English Cricket Bat Willow (referred to as EW) is grown commercially in the UK and has been for over 100 years. We have done everything possible to ensure the wood is in the best possible condition when sold but sometimes natural occurrences can cause issues.
The one issue that causes most of the problems are high winds, this cause’s the trees to move excessively and sometimes to such an extent the fibres break. If it is a serious amount of damage it can be seen by us when the tree is first processed and this is then rejected at that stage, but if it is only slight damage and is not evident in the tree or the rough sawn cleft it may get through to the bat maker and even after making into a bat is very hard to spot. We do not accept any returns at all for any type of natural material defect in the wood that causes splitting or breaking of the bat, it has to be accepted as a natural product and we do not feel our customers (the bat manufacturers) should have to offer replacements either.
Bats can still break after any amount of use for many different reasons, these are some of the possible circumstances:
- If poor quality, cheap cricket balls are used, cheap balls can be very hard and have very little cork inside as per this photo
- Some manufacturers in the sub-continent are using European Willow and still calling it English Willow. This willow looks good with many narrow grains, it even plays well for a short time but it is very brittle and soon breaks. A lot of fake bats will be made form this wood. It grows wild on the rivers of Europe and has to deal with extremes or heat and cold which makes it very slow growing. It is very hard to tell a European Willow from an English Willow bat, generally European willow will be very narrow grained and have a lot of red colour as per the photo, but not always. If the bat is branded and too cheap to be true it could be European Willow. Photo of European Willow tree here and European Willow cleft.
- Yorkers being bowled, if a bat comes into contact with the ground and a fast delivered Yorker delivery, it can cause splits from the bottom of the bat, as long as the wood remind intact these can normally be repairedWe are also under tremendous pressure to supply lightweight EW clefts and blades. Please note that we dry the wood to a specific moisture content, which is tried and tested and are therefore unable to dry the cleft/blade any further or it will lose its strength. Density of each tree governs the weight of the timber with some being light and some heavy.

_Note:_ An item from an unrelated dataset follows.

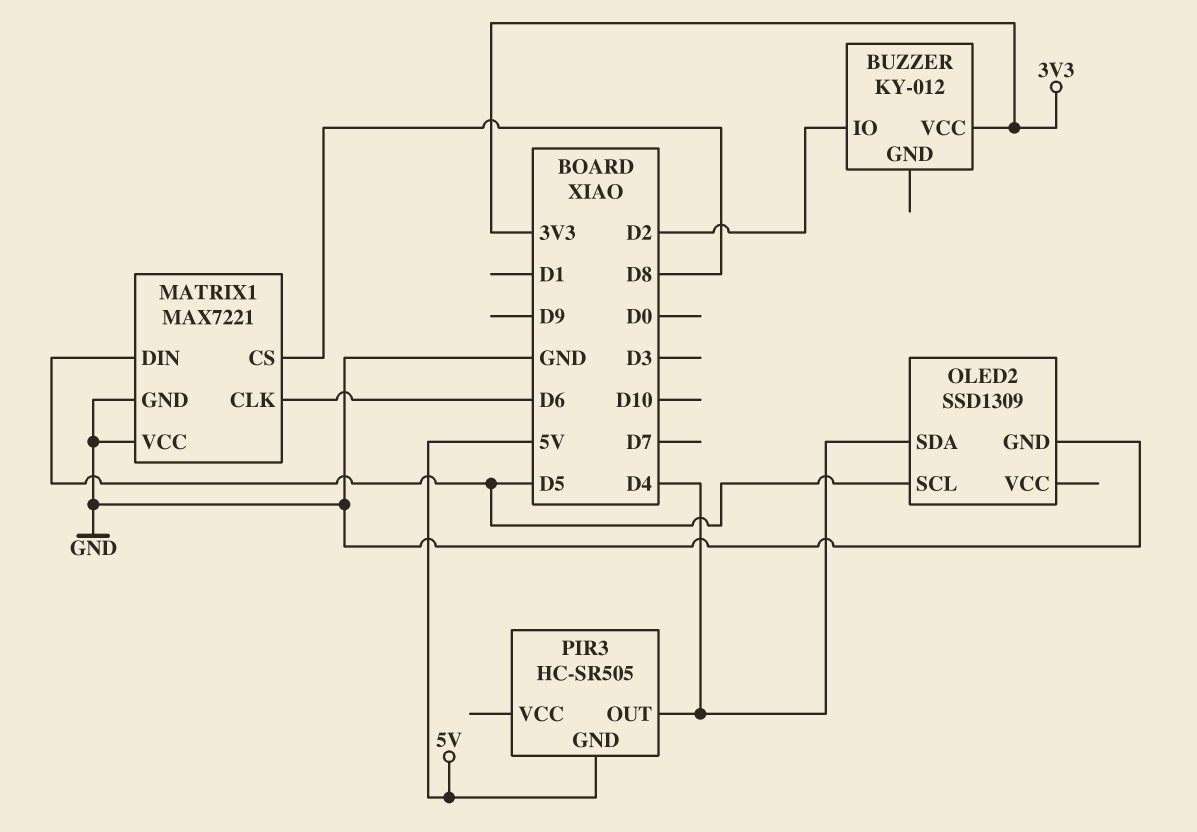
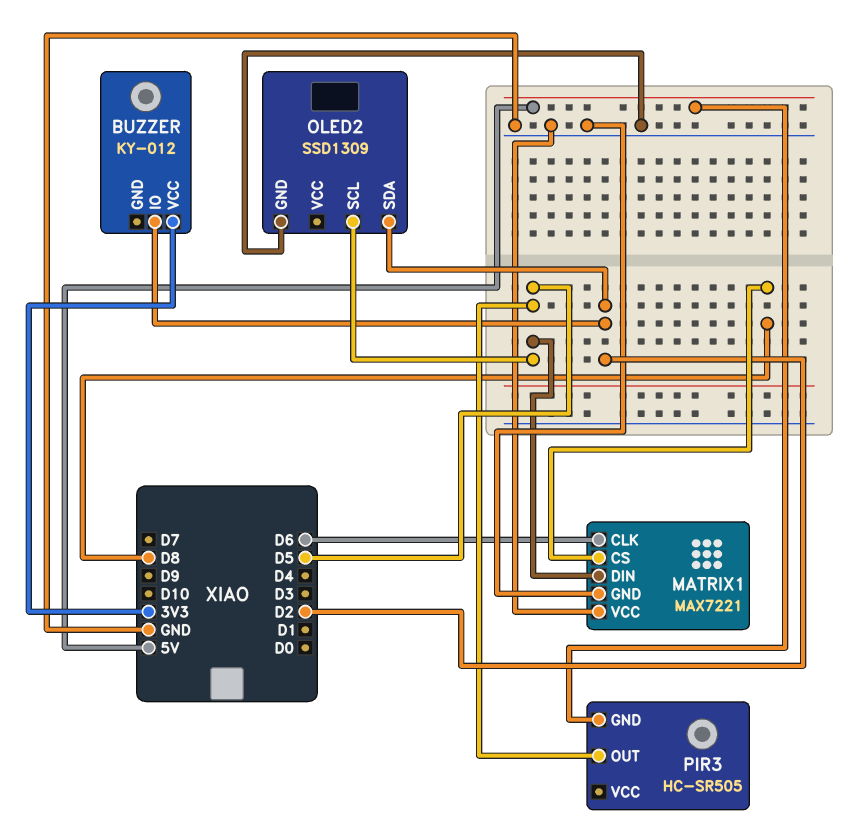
OLED2 pin SDA: D4 -> D2
PIR3 pin OUT: D4 -> D5

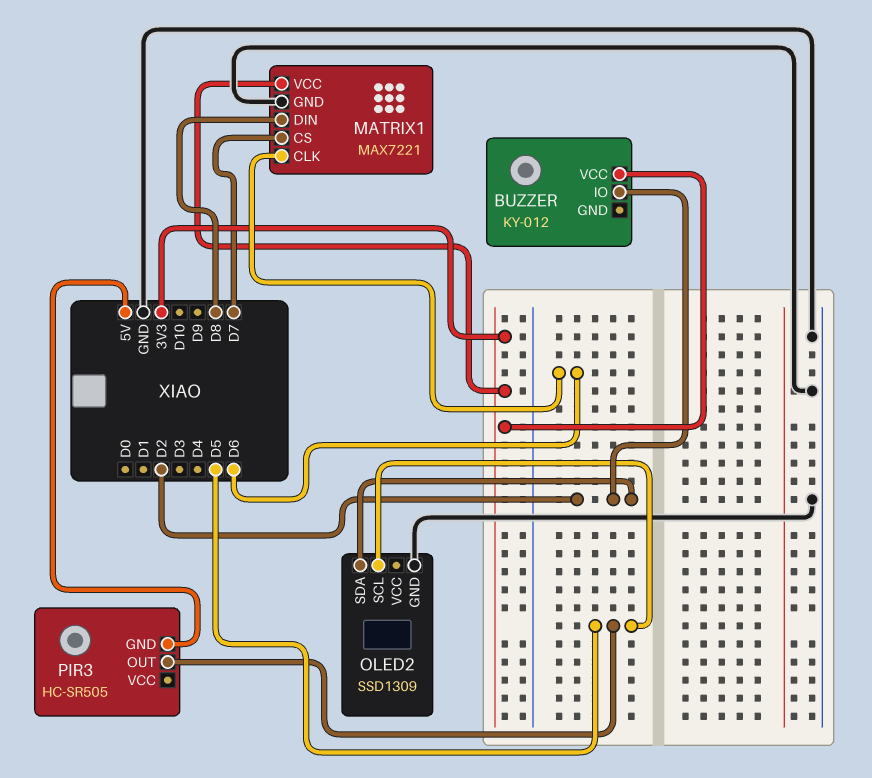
MATRIX1 pin CS: D8 -> D7
MATRIX1 pin DIN: D5 -> D8
MATRIX1 pin VCC: GND -> 3V3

The trend for narrow grains (more than 7 in a finished bat) is also something that means bats will not last as long. The wood is older and more brittle so although it plays well with good rebound qualities as soon as it is bought, but it will not last anywhere like as long as a wide grain bat with say 4 to 6 grains. Bats from these wider grain clefts will play well eventually but will need knocking in well and more patience from the batsman. In our opinion the strongest bat you can buy which will hit the ball well is one with wider grains and the butterfly marks in, we have never seen a broken bat with butterfly stains. Good and clean bats are not necessarily the best by any means.
Please be aware of these issues and if there is any cause for complaint please contact the manufacturer, although they are under no obligation to replace the broken bat free of charge.